There’s no real decent story being told here, is Home Team about Sean trying to reconnect with his kid? Well if that’s the goal they sucked at it because those two have maybe 3 scenes together if they’re lucky. Is Home Team just telling the story of what happened? No, god no, oh god no. Does Sean learn a lesson about how to treat people better or maybe even have to atone for his scandal? No, indeed the very scandal that caused Sean Payton to be put in this situation is basically just window dressing and is never brought up by actual characters in the film. That’s how disconnected this thing is from what happened, they can’t even be bothered to make Home Team about the very scandal that made this story possible in the first place. 

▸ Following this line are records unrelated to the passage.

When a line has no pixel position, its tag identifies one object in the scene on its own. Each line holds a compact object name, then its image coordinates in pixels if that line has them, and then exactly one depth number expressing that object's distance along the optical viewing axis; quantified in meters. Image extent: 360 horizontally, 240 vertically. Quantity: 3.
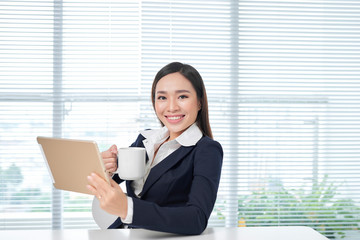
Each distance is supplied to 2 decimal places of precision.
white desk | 1.17
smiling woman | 1.15
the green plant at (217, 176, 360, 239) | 2.82
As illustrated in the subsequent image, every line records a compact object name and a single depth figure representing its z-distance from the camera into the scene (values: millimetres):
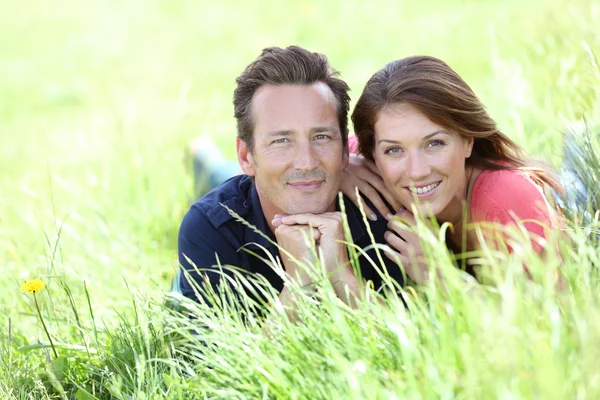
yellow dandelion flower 5050
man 6137
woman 5855
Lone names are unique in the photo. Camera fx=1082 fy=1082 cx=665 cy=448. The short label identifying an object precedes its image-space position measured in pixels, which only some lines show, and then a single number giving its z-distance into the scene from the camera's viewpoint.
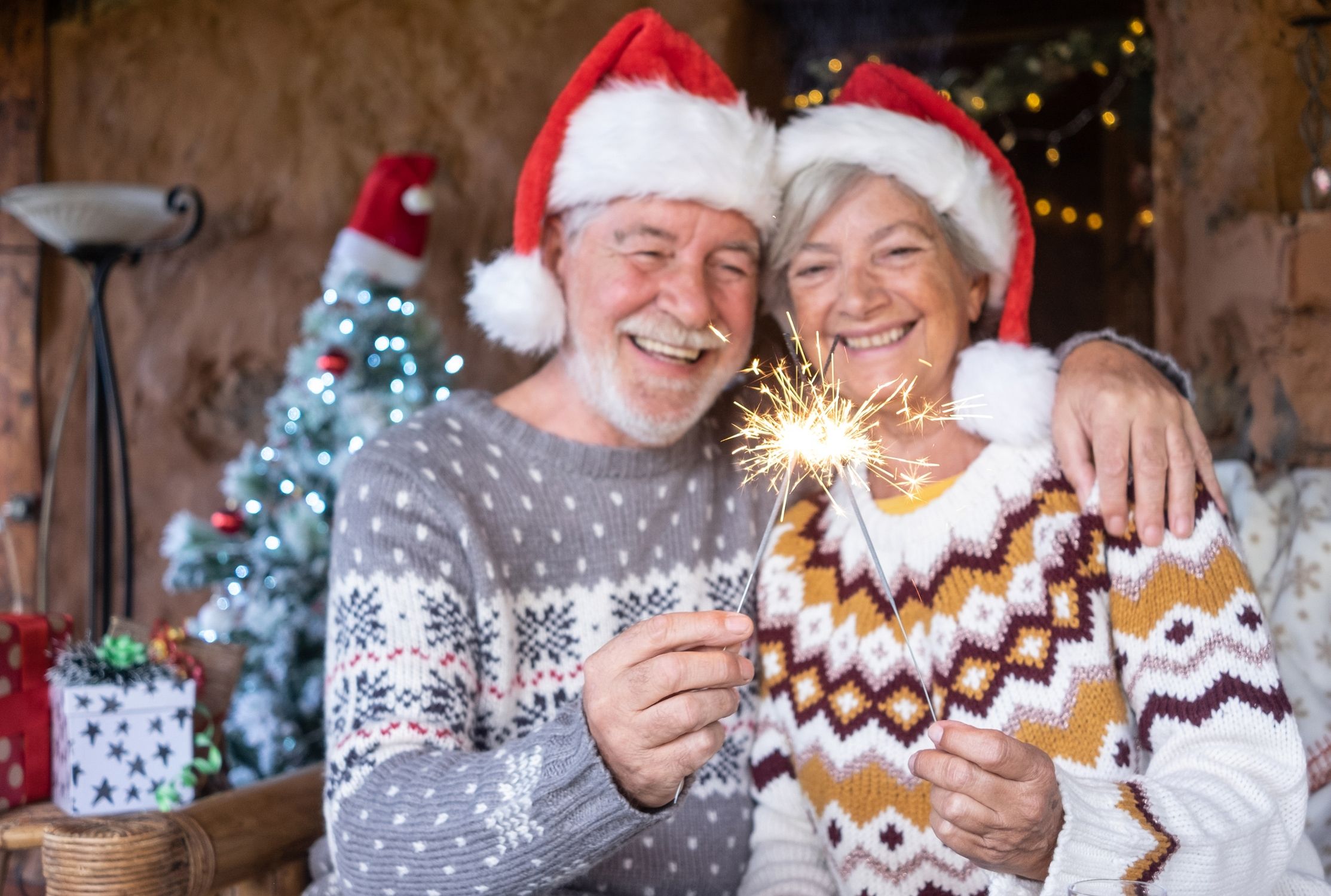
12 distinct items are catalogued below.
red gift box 1.69
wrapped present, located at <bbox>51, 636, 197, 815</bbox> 1.66
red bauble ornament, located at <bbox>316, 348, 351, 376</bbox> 2.59
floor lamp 2.70
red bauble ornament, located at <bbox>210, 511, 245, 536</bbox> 2.55
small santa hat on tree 2.73
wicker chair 1.28
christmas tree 2.49
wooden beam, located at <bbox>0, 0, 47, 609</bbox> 3.45
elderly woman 1.11
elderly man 1.19
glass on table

You almost wanna say that they should’ve just removed the name Sean Payton and just done a generic film about some Superbowl coach teaching a children’s football team and getting into conflict with his assistant coach… oh wait, I forgot, there is no conflict here either. See, the kids’ team in Home Team is already being coached by a guy named Troy Lambert (Taylor Lautner) and you might think that there would be a conflict between Troy and Sean but you would be thinking like someone who actually cares about film and the art of storytelling… that’s not the Happy Madison way. Nope, Troy and Sean get along the entire time with no problems and it’s boring.

Look, I had absolutely no expectations for Home Team and yet somehow I’m still let down. It’s a bland, boring, unfunny and padded monster of a film that doesn’t know what the hell it wants to be. It certainly didn’t choose to be anything worth watching, that’s for damn sure. Once again, the people who made this and every other film by this specific company are delivering the bare minimum to technically count as a film with no effort put in. There are a thousand other great sports movies out there, go watch any of those instead of suffering through Home Team. Don’t encourage these people, they will never learn!